* _Dataset entries_
○ ○ ○ ○
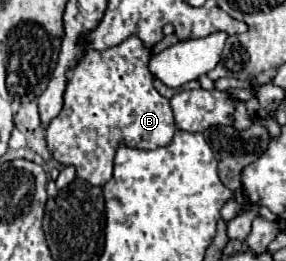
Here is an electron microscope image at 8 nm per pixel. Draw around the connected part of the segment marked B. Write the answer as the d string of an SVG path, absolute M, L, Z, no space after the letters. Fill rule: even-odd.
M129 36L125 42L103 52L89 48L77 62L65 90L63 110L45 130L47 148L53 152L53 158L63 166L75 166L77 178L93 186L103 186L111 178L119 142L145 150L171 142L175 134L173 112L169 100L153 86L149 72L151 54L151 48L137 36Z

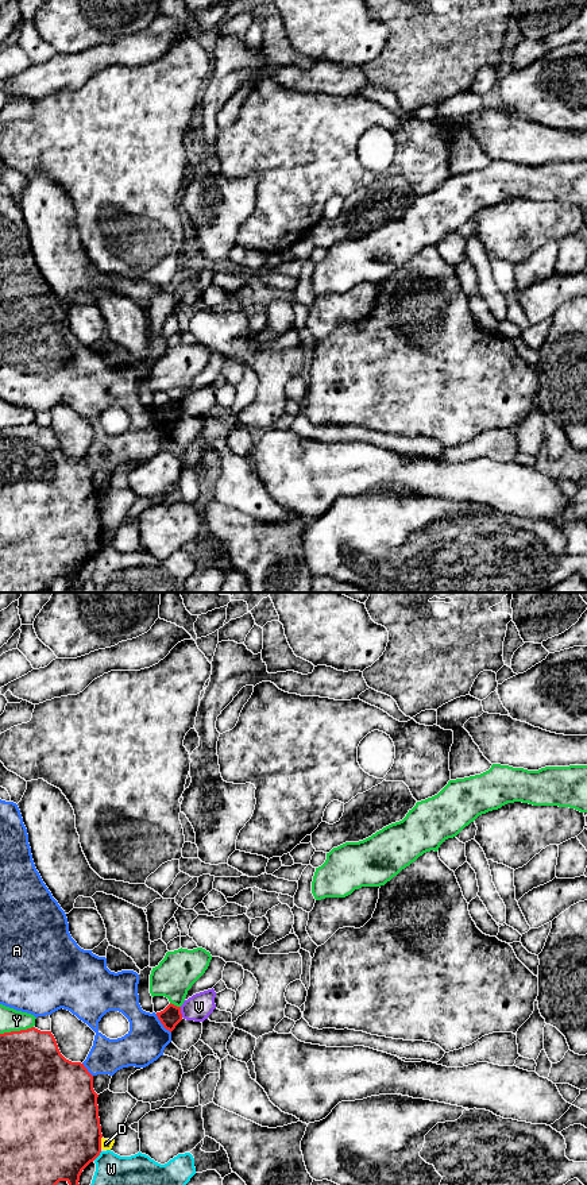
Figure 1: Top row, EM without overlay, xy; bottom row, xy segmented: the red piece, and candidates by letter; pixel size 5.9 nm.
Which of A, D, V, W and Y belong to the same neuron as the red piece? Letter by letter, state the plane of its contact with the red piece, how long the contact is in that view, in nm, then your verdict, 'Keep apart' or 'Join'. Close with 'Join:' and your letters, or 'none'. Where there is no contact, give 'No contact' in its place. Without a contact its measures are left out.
○ ○ ○ ○
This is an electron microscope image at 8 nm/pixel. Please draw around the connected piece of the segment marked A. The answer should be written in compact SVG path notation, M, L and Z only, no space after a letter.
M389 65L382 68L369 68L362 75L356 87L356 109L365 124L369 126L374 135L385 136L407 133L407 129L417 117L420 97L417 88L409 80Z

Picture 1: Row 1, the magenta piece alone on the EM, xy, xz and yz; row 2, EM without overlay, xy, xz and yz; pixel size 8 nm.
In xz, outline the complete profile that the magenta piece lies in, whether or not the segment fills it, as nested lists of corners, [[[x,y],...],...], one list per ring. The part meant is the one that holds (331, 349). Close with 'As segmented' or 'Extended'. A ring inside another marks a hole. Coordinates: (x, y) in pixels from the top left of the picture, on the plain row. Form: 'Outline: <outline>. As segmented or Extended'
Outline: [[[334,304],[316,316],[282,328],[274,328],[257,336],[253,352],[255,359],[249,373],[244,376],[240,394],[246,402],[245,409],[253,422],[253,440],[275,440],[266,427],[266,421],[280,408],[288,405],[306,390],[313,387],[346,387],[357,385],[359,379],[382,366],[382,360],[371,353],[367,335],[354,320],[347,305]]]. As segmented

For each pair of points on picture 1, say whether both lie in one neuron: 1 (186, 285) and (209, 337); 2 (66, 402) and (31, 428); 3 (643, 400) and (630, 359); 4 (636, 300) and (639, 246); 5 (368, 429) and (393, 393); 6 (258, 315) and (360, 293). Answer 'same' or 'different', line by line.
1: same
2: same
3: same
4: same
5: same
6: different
○ ○ ○ ○
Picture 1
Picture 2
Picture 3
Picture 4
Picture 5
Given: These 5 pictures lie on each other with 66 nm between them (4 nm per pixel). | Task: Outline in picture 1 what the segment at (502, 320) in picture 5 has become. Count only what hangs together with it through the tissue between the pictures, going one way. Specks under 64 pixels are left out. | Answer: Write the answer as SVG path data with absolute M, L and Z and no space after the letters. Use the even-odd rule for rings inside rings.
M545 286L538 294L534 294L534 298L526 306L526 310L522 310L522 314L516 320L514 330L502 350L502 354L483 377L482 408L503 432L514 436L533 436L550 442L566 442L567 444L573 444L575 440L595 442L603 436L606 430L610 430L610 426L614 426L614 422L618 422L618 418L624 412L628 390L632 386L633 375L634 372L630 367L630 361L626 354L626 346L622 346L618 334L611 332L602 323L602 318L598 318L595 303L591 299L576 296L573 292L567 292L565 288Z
○ ○ ○ ○
* _Description of the task_
Using the listing above, reproduce word for word every line from the one containing "Here is an electron" through the one containing "Which of A, D, V, W". Pictures must be left out.

* _Result of this exercise_
Here is an electron microscope image at 8 nm per pixel. Draw around the connected part of the segment marked B. Write the answer as the d string of an SVG path, absolute M, L, Z, no space after the letters. Fill rule: even-odd.
M129 36L125 42L103 52L89 48L77 62L65 90L63 110L45 130L47 148L53 152L53 158L63 166L75 166L77 178L93 186L103 186L111 178L119 142L145 150L171 142L175 134L173 112L169 100L153 86L149 72L151 54L151 48L137 36Z

Figure 1: Top row, EM without overlay, xy; bottom row, xy segmented: the red piece, and candidates by letter; pixel size 5.9 nm.
Which of A, D, V, W and Y belong to the same neuron as the red piece? Letter by letter, state the plane of its contact with the red piece, how long the contact is in that view, in nm, then your verdict, 'Keep apart' or 'Join'. Close with 'Join:' and your letters, or 'none'. Where there is no contact, give 'No contact' in its place. Without a contact its measures are left out.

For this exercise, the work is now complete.